“I wonder how much evil those eyes saw…”
This thought haunted me, as I glared into the piercing hazel eyes of 96-year-old Dr. Alexander White, while he shared with us his fascinating Holocaust-survival story, today, in honor of “Yom HaShoah veHagevurah,” Holocaust day (which begins tonight until tomorrow evening).
Born Alexander Bialywlos in 1923, Dr. Alexander White grew up in the town of Krosno, Poland. After the Nazis invaded Poland in 1939, he lost his mother and older sister first, and later, his two younger brothers. His father was shipped to the Auschwitz concentration camp. After the liquidation of the Krosno ghetto in 1942, White spent more than a year in several camps before moving to one of the camps where Oskar Schindler saved thousands of Jews by employing them in his factories.

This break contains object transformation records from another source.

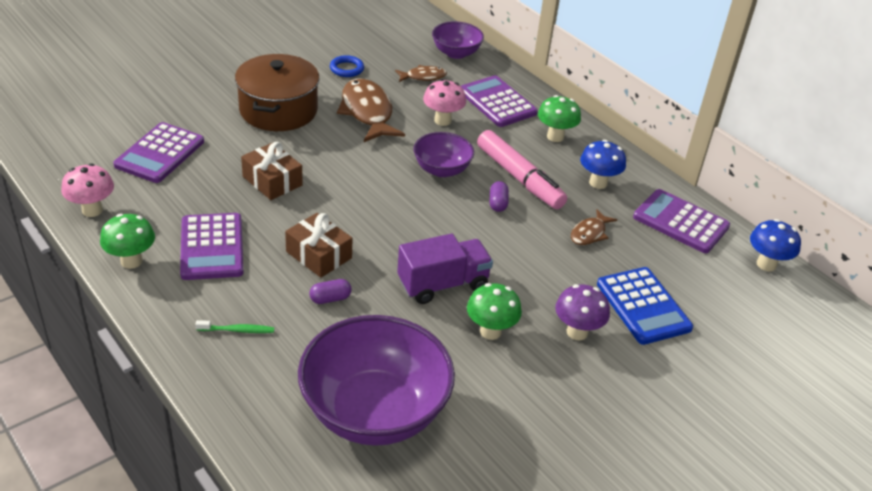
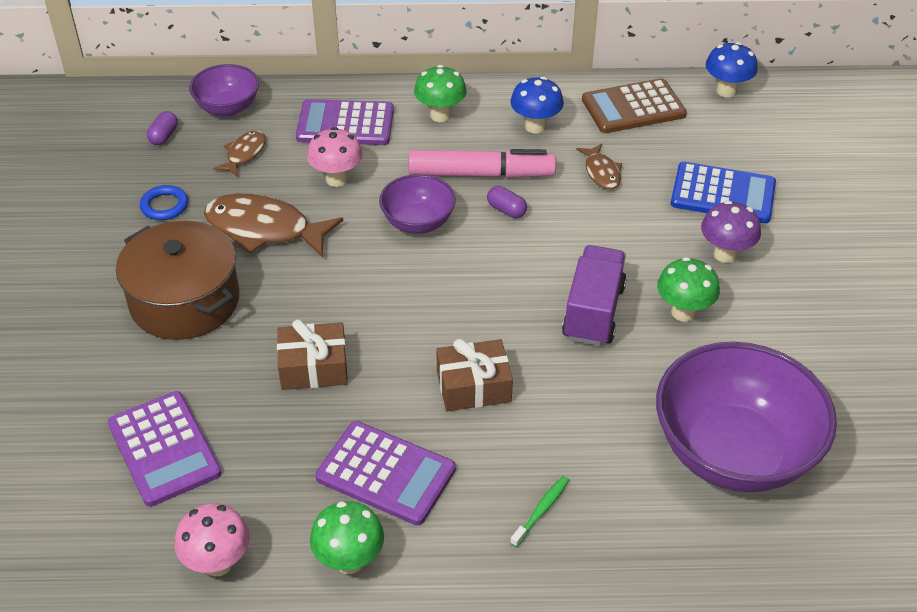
camera: 50 degrees left, 5 degrees up
(330, 299) = (549, 409): purple capsule -> purple capsule (164, 136)
(680, 222) = (633, 107): purple calculator -> brown calculator

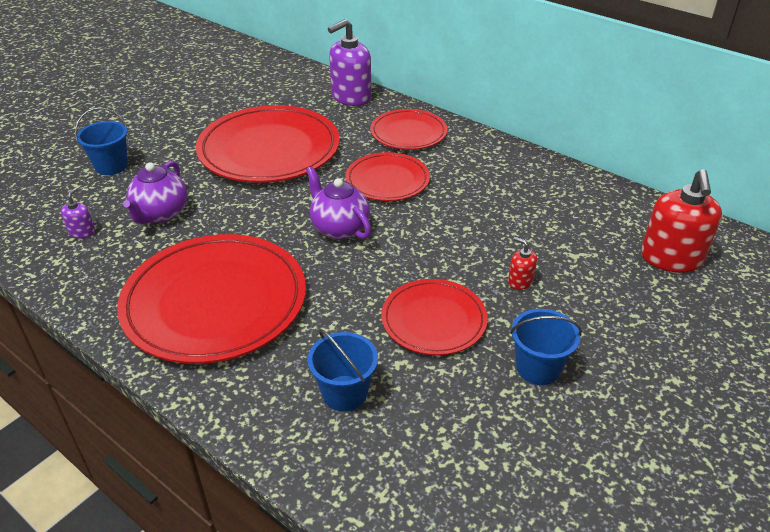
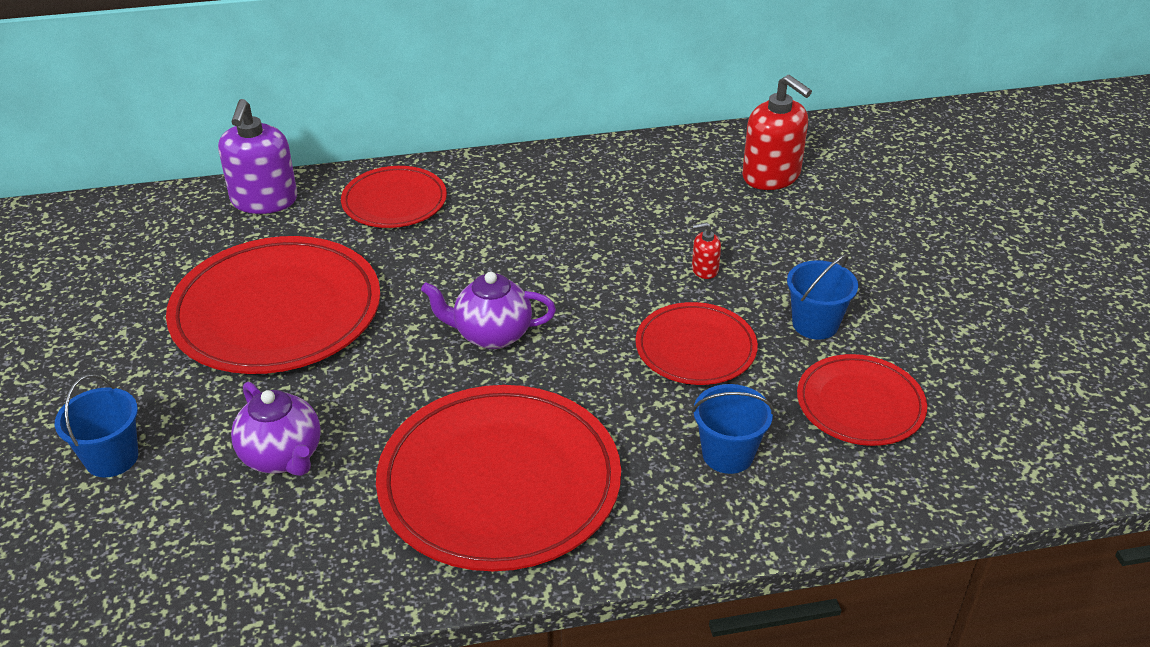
camera: 50 degrees left, 0 degrees up
(82, 232) = (225, 542): purple soap dispenser -> none
(387, 180) = (456, 261): red plate -> red plate (860, 404)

He told us how his family contemplated suicide to avoid the inevitable separation and death sentence that awaited them in the concentration camps. But he talked them out of it. In his words: “I said, ‘look, if we all die, is there going to be anyone after the war to tell people what went on here?’ Nobody will believe it.”
As he told his heartwrenching story, his face radiated with palpable optimism. I was amazed. How could a person who experienced such unfathomable darkness, exude such light? How could his beautiful eyes, who saw such evil, look into our eyes with such hope and love?
The answer became apparent when Dr. White shared with us his father’s parting words before he was forced onto a train to Auschwitz, where he met his death in a gas chamber.
“Be a mensch,” Dr. White’s father told him as they said goodbye for the last time. “These words,” Dr. White shared with me, “have kept me strong, even during the darkest moments of my life.”
Hitler wanted Dr. White dead. So he decided to live. The most un-mentsch forces in the world wanted Dr. White to lose his dignity. So he resolved to “be mentsch,” and honor his father’s last command.
Dr. White’s eyes may have witnessed the worst of evils, but within them, his eyes also saw a cathartic vision.
There, he saw himself fighting indifference, teaching the world about the power of good over evil, and how – regardless of the challenges one may face – tears can be turned into triumph, pain can engender gain, and suffering can be transformed into blessings.
On this Yom Hashoah veHaGevurah Holocaust Day, let us learn from Dr. Alexander White, to be mentsches, and to heed the call of our six million brothers and sisters to respond to death with life, to replace hatred with love, and to expel darkness with light.